Upgrading TFS 2010 to 2012 (or VSS to 2012)
With the recent launch of Visual Studio 2012 (and TFS 2012), I have been getting many questions surrounding the upgrade process from 2010 to 2012.
First, some background. There is a good interop story here where you can continue to use VS2010 and connect it to TFS 2012 (and vice versa). You would obviously lose some functionality that is built between the two, but overall it works well. The key here is you can upgrade your TFS environment now to 2012 w/o forcing your clients to upgrade. Since the change is on the server side, you can do this now, and then work on upgrading your clients as necessary.

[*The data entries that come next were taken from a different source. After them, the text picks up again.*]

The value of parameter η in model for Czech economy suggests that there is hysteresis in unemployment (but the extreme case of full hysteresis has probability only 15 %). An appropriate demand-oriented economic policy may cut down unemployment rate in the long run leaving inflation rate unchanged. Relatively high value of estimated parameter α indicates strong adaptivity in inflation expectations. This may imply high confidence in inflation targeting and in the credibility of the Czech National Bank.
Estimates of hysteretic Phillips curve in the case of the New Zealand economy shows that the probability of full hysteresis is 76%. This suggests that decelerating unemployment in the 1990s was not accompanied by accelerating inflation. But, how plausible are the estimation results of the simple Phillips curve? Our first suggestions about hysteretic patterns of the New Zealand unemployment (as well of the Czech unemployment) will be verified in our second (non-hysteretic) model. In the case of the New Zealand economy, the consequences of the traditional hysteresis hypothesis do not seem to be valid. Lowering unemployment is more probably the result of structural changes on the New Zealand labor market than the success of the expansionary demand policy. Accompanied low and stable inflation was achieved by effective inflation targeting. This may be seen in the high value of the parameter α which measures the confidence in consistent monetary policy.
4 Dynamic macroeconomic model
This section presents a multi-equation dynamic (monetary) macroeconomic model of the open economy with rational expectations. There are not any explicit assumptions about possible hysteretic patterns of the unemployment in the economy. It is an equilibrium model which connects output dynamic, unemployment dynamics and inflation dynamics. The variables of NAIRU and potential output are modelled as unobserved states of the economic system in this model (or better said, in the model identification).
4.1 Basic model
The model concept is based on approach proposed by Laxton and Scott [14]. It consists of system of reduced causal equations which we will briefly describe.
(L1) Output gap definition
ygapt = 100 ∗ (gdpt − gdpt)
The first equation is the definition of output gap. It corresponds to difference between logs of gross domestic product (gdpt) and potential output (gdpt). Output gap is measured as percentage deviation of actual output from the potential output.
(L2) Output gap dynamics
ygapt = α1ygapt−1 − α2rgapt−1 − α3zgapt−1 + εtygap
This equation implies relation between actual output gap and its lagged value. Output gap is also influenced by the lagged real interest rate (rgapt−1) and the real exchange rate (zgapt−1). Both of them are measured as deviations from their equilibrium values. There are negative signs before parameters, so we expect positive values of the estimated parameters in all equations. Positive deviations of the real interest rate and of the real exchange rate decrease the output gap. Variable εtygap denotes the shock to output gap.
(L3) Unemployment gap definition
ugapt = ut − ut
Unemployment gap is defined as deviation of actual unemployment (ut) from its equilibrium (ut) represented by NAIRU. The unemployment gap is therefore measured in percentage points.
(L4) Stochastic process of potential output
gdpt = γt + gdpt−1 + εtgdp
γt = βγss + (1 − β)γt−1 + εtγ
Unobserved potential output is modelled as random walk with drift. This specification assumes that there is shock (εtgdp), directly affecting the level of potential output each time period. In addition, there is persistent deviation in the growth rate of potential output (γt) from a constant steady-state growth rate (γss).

Overall, the upgrade process is much smoother than in the past. the 2008 to 2010 upgrade was not as smooth as we would have liked, but the same is NOT true with the latest edition. TFS 2010 to TFS 2012 is a much less painful process. Now, as with anything, the more you customized things, the more you have to account for, but overall its a straight forward process.
This site really breaks it down into step by step with great graphics through the whole process.
In addition, lots of great TFS resources / information in general can be found on the TFS homepage.
For those of you migrating from VSS still, there direct migration tools available on our site as well. https://msdn.microsoft.com/en-us/library/vstudio/ms253060.aspx#features This site walks through the various tools and considerations when going through the migration from VSS to TFS.
One last thing for you folks in Public Sector - In nearly every meeting I have, I inquire about the development process that is followed. I get hands on usually everything, and then usually the comments that there is a desire to utilize more Agile methods, but the inability to do so based on strict agency guidelines. Well, hopefully we have a solution for you. Some bright folks on my team created a custom TFS process template that was designed to help address the need of teams who wish to follow Agile Development methods, yet still report up to a waterfall project approach. If this sounds at all interesting, the full details are on our Codeplex page.